Prof. Dr. Ayşegül Yaraman ve genel yayın yönetmenimiz Ayşegül Sönmez’in Datça, Yakaköy’de Yaraman’ın “Cinsiyetçi İkiyüzlülük” başlıklı kitabından yola çıkan söyleşisinin ikinci ve son bölümü. Yaraman’ın Türkiye’deki kadın hareketini, bu tarihe dair doğru bildiğimiz yanılsamaları ve kendi feminist evrimini anlattığı ilk bölümün ardından bu kez konu pozitif ayrımcılık, #MeToo hareketi, yeni kadın figürü ve TV feminizmine geldi…

 

Kitaptaki bir ilginç tespitiniz de “pedagojik anlamda çocuk eğitiminde de kadın olarak kamusal hayatta da korunmak bakat bırakır”. İyi niyetli de olsa Malatya Belediyesi’nin pembe otobüsüne de ya da İzmir Belediyesi’nin kadınlara verdiği istedikleri yerde durak olmasa da inme iznine de karşı çıkıyorsunuz.

Bu konuda uçmuyorum tabii ki. Sadece, kadın olduğu için korunmalıdır, fikir ve uygulamasına karşı çıkıyorum. Korunmak herkesin ihtiyacının olabileceği bir “şans”. Ama birini hayatın jungle’ından sürekli “korumak”, hele hele bunu etrafın kötülüğüne atfedip onun iyiliği için olduğuna sığınarak yapmak hem ayrımcılık hem de hayatın gerçeklerine karşı aşılanmama gibi bir sonuç doğurduğu için korunanda acz yaratıyor. Kadının dışında bir örnek verelim, doğduğundan itibaren marazi bir biçimde annesinin koruyup “üstüne titrediği” erkek çocuklarından çok örnek vardır çevremizde. Annenin oradaki amacı korumak değil zaten, kendine bağımlı bir “erkek” yetiştirmektir özünde. Bu da işin koruyan tarafı, dolayısıyla pozitif ayrımcılıkların hepsi bu duruma benzer. Kitapta otobüs örneklerinin ötesinde örneğin “regl izni” gibi çok büyük bir kazanım saydığımız, aslında ayrımcılık olan birçok konunun açmazları ve çözümleri var.

 

Fransız filozof Chantal Mouffe da size göre radikal demokrasi kavramı önerisiyle işbirlikçi…

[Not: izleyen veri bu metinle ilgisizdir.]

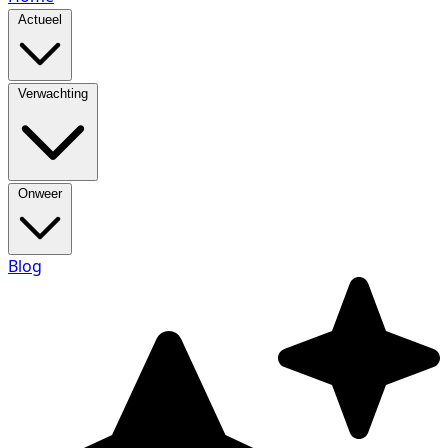
Actueel
Verwachting
Onweer
Blog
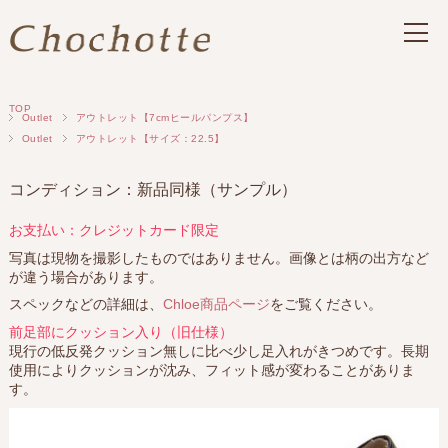
TOP
Outlet
アウトレット【7cmヒールパンプス】
Outlet
アウトレット【サイズ：22.5】
コンディション：新品同様（サンプル）
お支払い：クレジットカード限定
写真は現物を撮影したものではありません。画像とは柄の出方など
が違う場合があります。
スペックなどの詳細は、
Chloe商品ページ
をご覧ください。
前足部にクッション入り（旧仕様）
現行の低反発クッション無しに比べ少し足入れがきつめです。長期
使用によりクッションが沈み、フィット感が変わることがありま
す。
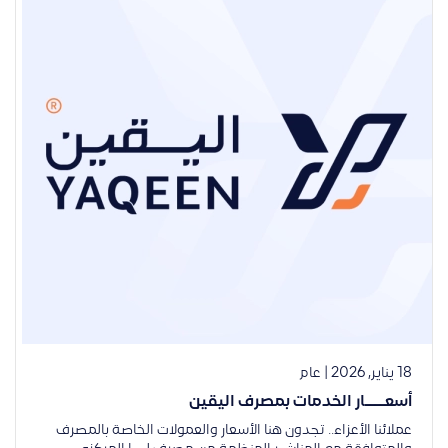
18 يناير, 2026 | عام
أسعــــار الخدمات بمصرف اليقين
عملائنا الأعزاء.. تجدون هنا الأسعار والعمولات الخاصة بالمصرف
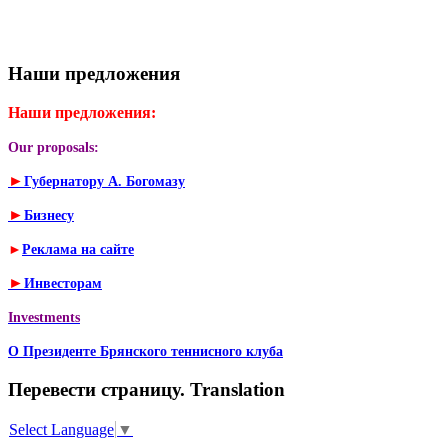
Наши предложения
Наши предложения:
Our proposals:
►
Губернатору А. Богомазу
►
Бизнесу
►
Реклама на сайте
►
Инвесторам
Investments
О Президенте Брянского теннисного клуба
Перевести страницу. Translation
Select Language
▼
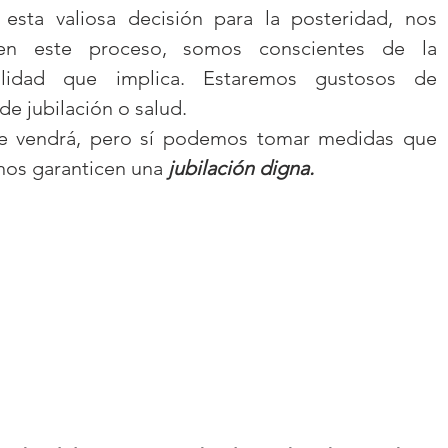
esta valiosa decisión para la posteridad, nos 
en este proceso, somos conscientes de la 
ilidad que implica. Estaremos gustosos de 
de jubilación o salud.
 vendrá, pero sí podemos tomar medidas que 
nos garanticen una 
jubilación digna.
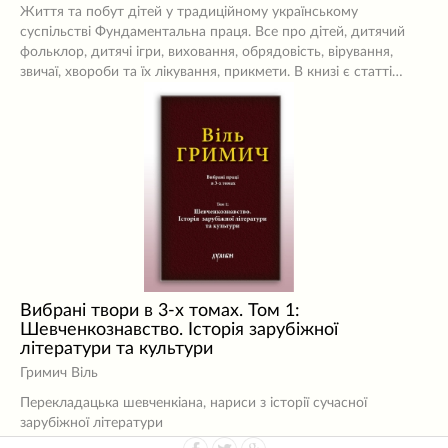
Життя та побут дітей у традиційному українському
суспільстві Фундаментальна праця. Все про дітей, дитячий
фольклор, дитячі ігри, виховання, обрядовість, вірування,
звичаї, хвороби та їх лікування, прикмети. В книзі є статті…
Вибрані твори в 3-х томах. Том 1:
Шевченкознавство. Історія зарубіжної
літератури та культури
Гримич Віль
Перекладацька шевченкіана, нариси з історії сучасної
зарубіжної літератури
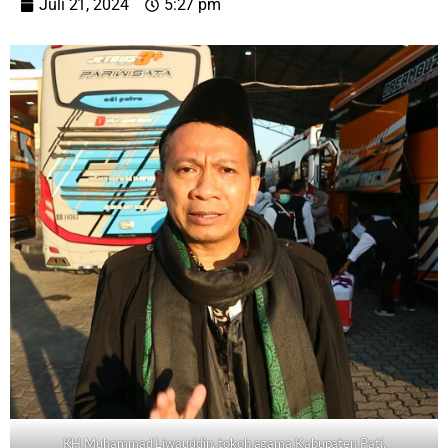
Juli 21, 2024
5:27 pm
KH Muhammad Liwauddin, tokoh agama Kabupaten Pati.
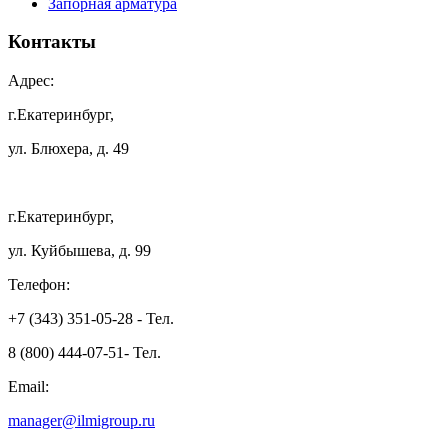
Запорная арматура
Контакты
Адрес:
г.Екатеринбург,
ул. Блюхера, д. 49
г.Екатеринбург,
ул. Куйбышева, д. 99
Телефон:
+7 (343) 351-05-28 - Тел.
8 (800) 444-07-51- Тел.
Email:
manager@ilmigroup.ru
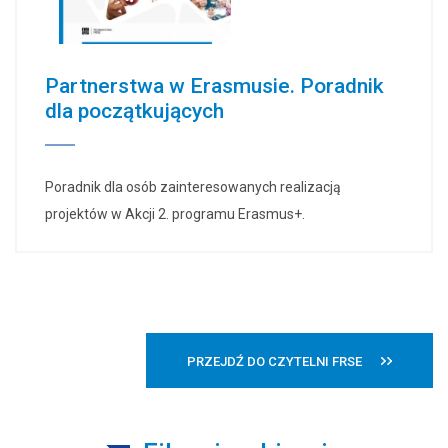
Partnerstwa w Erasmusie. Poradnik
dla początkujących
Poradnik dla osób zainteresowanych realizacją
projektów w Akcji 2. programu Erasmus+.
PRZEJDŹ DO CZYTELNI FRSE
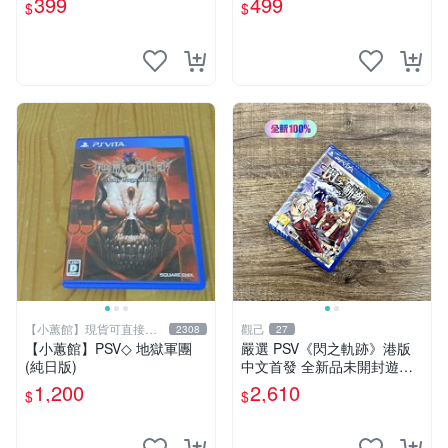
399
499
$
$
【小蕙館】現貨可直接下
觀己
2308
27
標
【小蕙館】PSV◇ 地獄軍團
嚴選 PSV《閃之軌跡》港版
(純日版)
中文首發 全新品未開封遊戲
機 閃之軌跡 港版 中文 版本
1,200
2,610
$
$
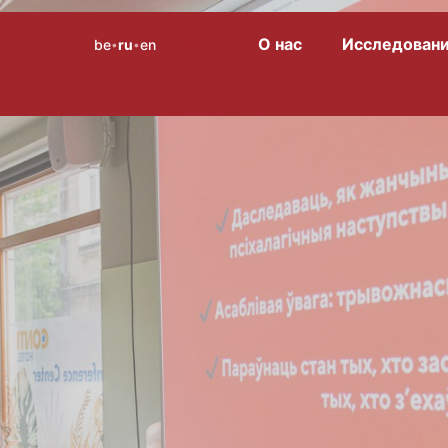
О нас
Исследован
be
ru
en
Menu
•
•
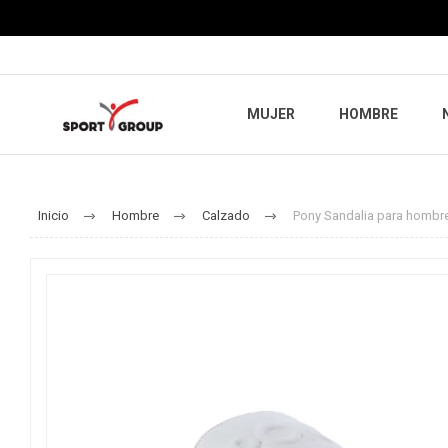
MUJER
HOMBRE
Inicio
Hombre
Calzado
Pony Sandalia para hombre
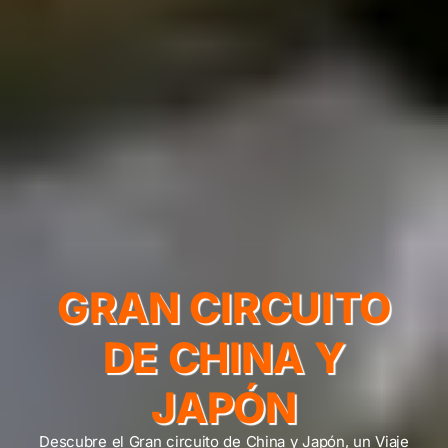
GRAN CIRCUITO
DE CHINA Y
JAPÓN
Descubre el Gran circuito de China y Japón, un Viaje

Ben büyük kelimeleri severim, ama işbirlikçi demeyelim de tüm egemenlik ilişkilerini kökten ortadan kaldırmayı amaçlamayan “evcil” ya da reformist talep ve mücadeleler diyelim.

 

Cinsiyetçiliği Düşmanca, Yardımsever ve Çelişik Duygulu Cinsiyetçilik diye ayırıyorsunuz. Düşmanca’ya örnek 1998 yılında Montreal Politeknik okulundaki toplu katliamı gösteriyorsunuz. “Defne Devrimi” diyerek biz de Defne Joy Foster’ın ölümünden sonra Hıncal Uluç’un su testis su yolunda kırılır sözlerinden ötürü mahkum olmasını talep etmiştik.

Bir diğeri de Özge Can cinayetidir. Bu meselenin cahil, alt sınıflar meselesi olmadığını, herkesi vurabilen bir cinsiyetçi ideolojinin hegemonyasında olduğumuzu gösterdi. Sorudaki tanımlar çeşitli teorilerden alıntıdır ayrıca. Bana ait değil.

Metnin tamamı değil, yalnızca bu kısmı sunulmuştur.